··· Quoted text ···

The ZB-53 was a Czechoslovak machine gun. A versatile weapon, it was used both as a squad support weapon, as a mounted machine gun for tanks and other armoured vehicles, and on fixed positions inside Czechoslovak border fortifications. Adopted before the World War II by the armies of Czechoslovakia (as TK vz. 37) and Romania, it was also license-built in the United Kingdom as the Besa machine gun. Following the German invasion of Czechoslovakia, large quantities of the weapon were captured by the Wehrmacht and used during the war under the designation of MG 37(t).

History 
The ZB-53 was designed as a private venture by Václav Holek and Miroslav Rolčík of the Zbrojovka Brno works as a replacement for the Schwarzlose machine gun of World War I origin. Czechoslovakia purchased 500 for testing giving them the designation Vz.35 ("1935 Model"). Based on these tests some improvements were requested and the improved ZB-53 was adopted by the Czechoslovak Army with the designation TK vz. 37 ("Heavy Machine Gun Mark 1937"). It was introduced as the standard machine gun of Czechoslovak LT-35 and LT-38 tanks. Czechoslovakia exported the gun to Romania, Yugoslavia (1,000 pcs in March-April 1940), Argentina, Afghanistan, Iran and China (large numbers were used during the Second Sino-Japanese War), while UK bought a licence and started to produce its own version, known as the Besa machine gun (over 60,000 pieces made). During the German occupation of the factory, large numbers were produced for the Waffen-SS until 1942.

···

Written exercise 1:
Find each line of the records that contains the string "with", treating uppercase and lowercase as different, and copy those lines.
The text on the ZB-53 machine gun and the records are separate, unrelated material.

··· Dataset content ···

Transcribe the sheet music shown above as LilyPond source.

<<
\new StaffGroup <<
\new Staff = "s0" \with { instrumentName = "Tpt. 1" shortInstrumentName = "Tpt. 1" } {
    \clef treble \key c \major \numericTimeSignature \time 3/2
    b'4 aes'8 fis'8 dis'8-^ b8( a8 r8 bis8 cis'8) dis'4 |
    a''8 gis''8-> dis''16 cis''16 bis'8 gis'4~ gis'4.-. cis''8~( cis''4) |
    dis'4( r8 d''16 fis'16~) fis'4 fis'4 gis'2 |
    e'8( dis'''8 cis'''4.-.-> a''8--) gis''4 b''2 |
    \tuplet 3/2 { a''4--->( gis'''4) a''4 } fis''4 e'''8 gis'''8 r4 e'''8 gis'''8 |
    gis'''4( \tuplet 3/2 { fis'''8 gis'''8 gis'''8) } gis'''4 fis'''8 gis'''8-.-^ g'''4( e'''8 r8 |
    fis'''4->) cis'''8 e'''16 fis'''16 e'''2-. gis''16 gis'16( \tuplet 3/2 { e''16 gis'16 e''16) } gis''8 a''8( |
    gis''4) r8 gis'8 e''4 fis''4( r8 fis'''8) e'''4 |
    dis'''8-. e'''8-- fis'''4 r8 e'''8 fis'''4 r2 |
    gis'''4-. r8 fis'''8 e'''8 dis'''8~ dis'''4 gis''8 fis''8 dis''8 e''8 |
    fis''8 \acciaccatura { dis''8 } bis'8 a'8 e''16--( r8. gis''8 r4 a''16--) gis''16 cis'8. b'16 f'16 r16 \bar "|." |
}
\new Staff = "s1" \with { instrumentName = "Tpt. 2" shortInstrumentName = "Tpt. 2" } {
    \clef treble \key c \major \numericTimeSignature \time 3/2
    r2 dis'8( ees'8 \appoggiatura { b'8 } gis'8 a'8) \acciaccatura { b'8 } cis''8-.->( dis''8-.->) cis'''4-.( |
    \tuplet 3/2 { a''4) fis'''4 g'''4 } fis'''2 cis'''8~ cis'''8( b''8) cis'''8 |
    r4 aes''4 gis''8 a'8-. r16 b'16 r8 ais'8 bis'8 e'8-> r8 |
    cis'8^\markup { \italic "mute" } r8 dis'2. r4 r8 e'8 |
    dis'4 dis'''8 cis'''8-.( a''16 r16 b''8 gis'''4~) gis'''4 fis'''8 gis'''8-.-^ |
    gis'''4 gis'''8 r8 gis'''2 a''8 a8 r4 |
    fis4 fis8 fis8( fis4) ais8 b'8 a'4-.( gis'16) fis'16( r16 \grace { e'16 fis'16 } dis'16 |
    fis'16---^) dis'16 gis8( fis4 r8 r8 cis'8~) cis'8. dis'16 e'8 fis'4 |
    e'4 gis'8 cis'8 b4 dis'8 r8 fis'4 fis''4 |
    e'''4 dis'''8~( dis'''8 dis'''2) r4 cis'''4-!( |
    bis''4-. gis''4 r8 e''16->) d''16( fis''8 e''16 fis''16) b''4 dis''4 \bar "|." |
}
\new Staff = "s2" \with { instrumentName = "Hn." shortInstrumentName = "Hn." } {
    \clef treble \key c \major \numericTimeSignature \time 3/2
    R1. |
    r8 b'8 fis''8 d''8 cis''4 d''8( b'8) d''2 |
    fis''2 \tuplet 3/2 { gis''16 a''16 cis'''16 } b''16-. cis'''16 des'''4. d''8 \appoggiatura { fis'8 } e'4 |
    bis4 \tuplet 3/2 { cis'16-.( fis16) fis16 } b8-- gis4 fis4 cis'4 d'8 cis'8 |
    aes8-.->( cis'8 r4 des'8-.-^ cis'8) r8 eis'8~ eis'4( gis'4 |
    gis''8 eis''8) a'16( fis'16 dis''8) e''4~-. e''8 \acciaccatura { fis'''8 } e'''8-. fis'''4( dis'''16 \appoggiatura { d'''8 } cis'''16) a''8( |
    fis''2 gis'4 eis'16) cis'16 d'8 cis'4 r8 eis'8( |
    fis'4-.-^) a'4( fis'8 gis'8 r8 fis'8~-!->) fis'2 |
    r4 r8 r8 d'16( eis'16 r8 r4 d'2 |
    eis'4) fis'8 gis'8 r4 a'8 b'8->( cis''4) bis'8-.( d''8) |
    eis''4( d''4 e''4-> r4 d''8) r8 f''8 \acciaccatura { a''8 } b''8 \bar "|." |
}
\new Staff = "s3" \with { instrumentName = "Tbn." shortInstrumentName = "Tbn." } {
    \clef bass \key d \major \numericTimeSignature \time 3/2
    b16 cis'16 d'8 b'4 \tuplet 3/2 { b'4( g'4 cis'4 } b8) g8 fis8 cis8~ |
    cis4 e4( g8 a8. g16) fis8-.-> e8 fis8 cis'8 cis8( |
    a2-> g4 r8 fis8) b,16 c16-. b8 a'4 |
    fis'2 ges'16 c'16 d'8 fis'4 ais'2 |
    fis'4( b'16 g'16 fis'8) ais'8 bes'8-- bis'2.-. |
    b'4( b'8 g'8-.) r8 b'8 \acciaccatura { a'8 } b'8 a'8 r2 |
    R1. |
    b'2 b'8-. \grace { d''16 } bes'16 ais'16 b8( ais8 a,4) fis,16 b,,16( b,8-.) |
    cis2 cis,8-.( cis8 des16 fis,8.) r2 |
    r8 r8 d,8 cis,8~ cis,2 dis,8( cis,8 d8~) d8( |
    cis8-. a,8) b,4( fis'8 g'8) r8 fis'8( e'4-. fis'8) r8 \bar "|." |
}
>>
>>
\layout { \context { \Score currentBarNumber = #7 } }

···

Written exercise 2:
Take the text on the ZB-53 machine gun further, starting right after its last sentence.

Reply 1:
\new Staff = "s0" \with { instrumentName = "Tpt. 1" shortInstrumentName = "Tpt. 1" } {
\new Staff = "s1" \with { instrumentName = "Tpt. 2" shortInstrumentName = "Tpt. 2" } {
\new Staff = "s2" \with { instrumentName = "Hn." shortInstrumentName = "Hn." } {
\new Staff = "s3" \with { instrumentName = "Tbn." shortInstrumentName = "Tbn." } {

Reply 2:
Czechoslovak Zbrojovka Brno and then Zbrojovka Vsetín produced the gun in large quantities until the 1950s.

The weapon was a gas-operated, belt-fed, air-cooled machine gun that served both the infantry support and vehicle weapons roles. The machine gun was delivered in three variants: infantry machine gun (on heavy tripod), heavy bunker machine gun (with heavier barrel, marked "O") and for armoured vehicles (marked "ÚV"). It was designed to withstand five minutes of constant fire, after which time the barrel had to be changed due to wear. Although modern, the weapon was prone to jamming due to a complicated rate of fire selection mechanism.

Users 

: Used by Mukti Bahini forces during the Bangladesh Liberation War
: At least 20 were sold to Biafra in 1967.

 

 
 

 used by PLAN
 : Installed as coaxial machine gun on 38/39M light tanks(Praga LTP) in Peruvian service
 : Used by the defunct Panama Defense Forces, notably mounted on Jeeps.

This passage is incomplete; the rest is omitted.